## RECORDS SHOWN
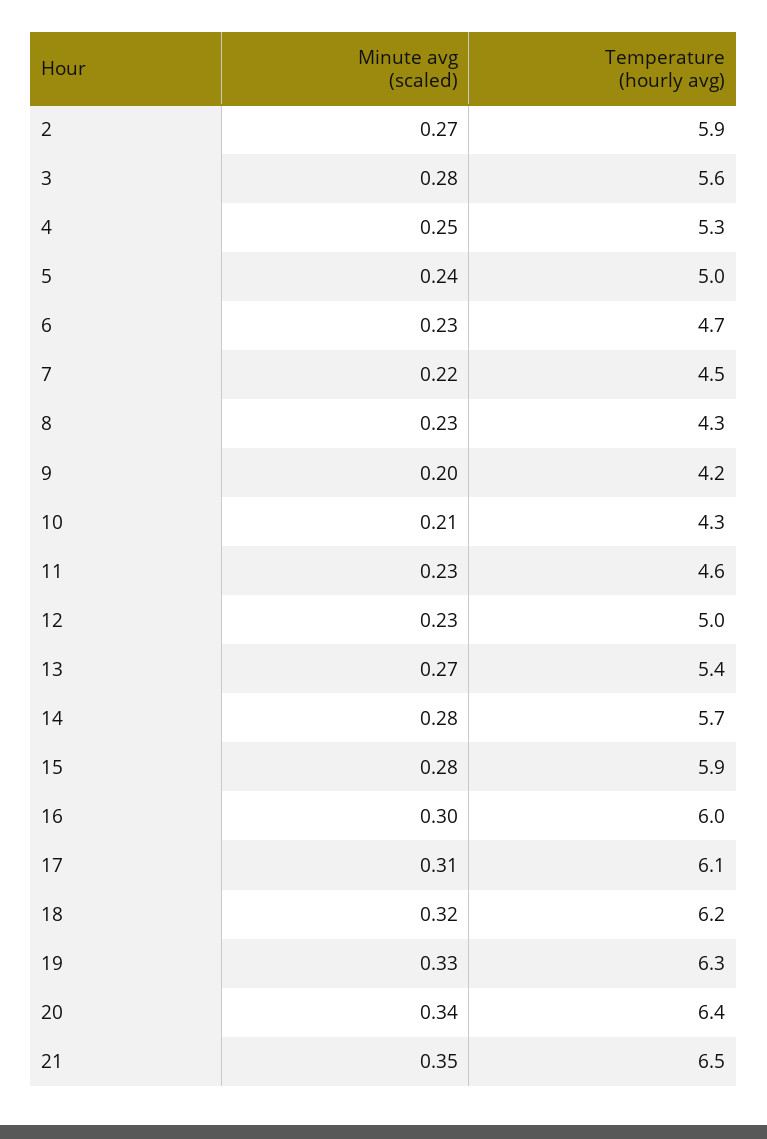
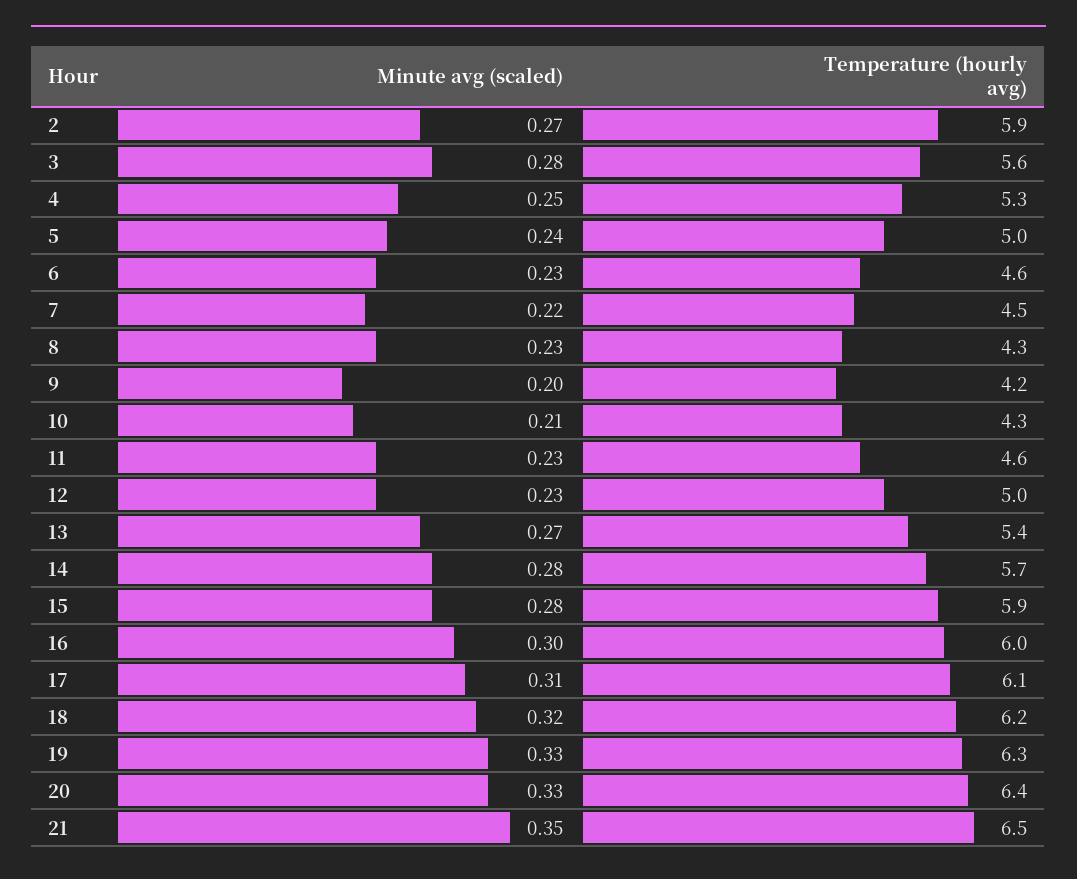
  {
    "Minute avg (scaled)": {
      "2": 0.27,
      "3": 0.28,
      "4": 0.25,
      "5": 0.24,
      "6": 0.23,
      "7": 0.22,
      "8": 0.23,
      "9": 0.2,
      "10": 0.21,
      "11": 0.23,
      "12": 0.23,
      "13": 0.27,
      "14": 0.28,
      "15": 0.28,
      "16": 0.3,
      "17": 0.31,
      "18": 0.32,
      "19": 0.33,
-     "20": 0.34,
+     "20": 0.33,
      "21": 0.35
    },
    "Temperature (hourly avg)": {
      "2": 5.9,
      "3": 5.6,
      "4": 5.3,
      "5": 5,
-     "6": 4.7,
+     "6": 4.6,
      "7": 4.5,
      "8": 4.3,
      "9": 4.2,
      "10": 4.3,
      "11": 4.6,
      "12": 5,
      "13": 5.4,
      "14": 5.7,
      "15": 5.9,
      "16": 6,
      "17": 6.1,
      "18": 6.2,
      "19": 6.3,
      "20": 6.4,
      "21": 6.5
    }
  }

## DIRECTIONS FOR THIS TASK
When you retype the data above, match every line exactly and leave the pictures behind.

## WORKED SOLUTION
  {
    "Minute avg (scaled)": {
      "2": 0.27,
      "3": 0.28,
      "4": 0.25,
      "5": 0.24,
      "6": 0.23,
      "7": 0.22,
      "8": 0.23,
      "9": 0.2,
      "10": 0.21,
      "11": 0.23,
      "12": 0.23,
      "13": 0.27,
      "14": 0.28,
      "15": 0.28,
      "16": 0.3,
      "17": 0.31,
      "18": 0.32,
      "19": 0.33,
-     "20": 0.34,
+     "20": 0.33,
      "21": 0.35
    },
    "Temperature (hourly avg)": {
      "2": 5.9,
      "3": 5.6,
      "4": 5.3,
      "5": 5,
-     "6": 4.7,
+     "6": 4.6,
      "7": 4.5,
      "8": 4.3,
      "9": 4.2,
      "10": 4.3,
      "11": 4.6,
      "12": 5,
      "13": 5.4,
      "14": 5.7,
      "15": 5.9,
      "16": 6,
      "17": 6.1,
      "18": 6.2,
      "19": 6.3,
      "20": 6.4,
      "21": 6.5
    }
  }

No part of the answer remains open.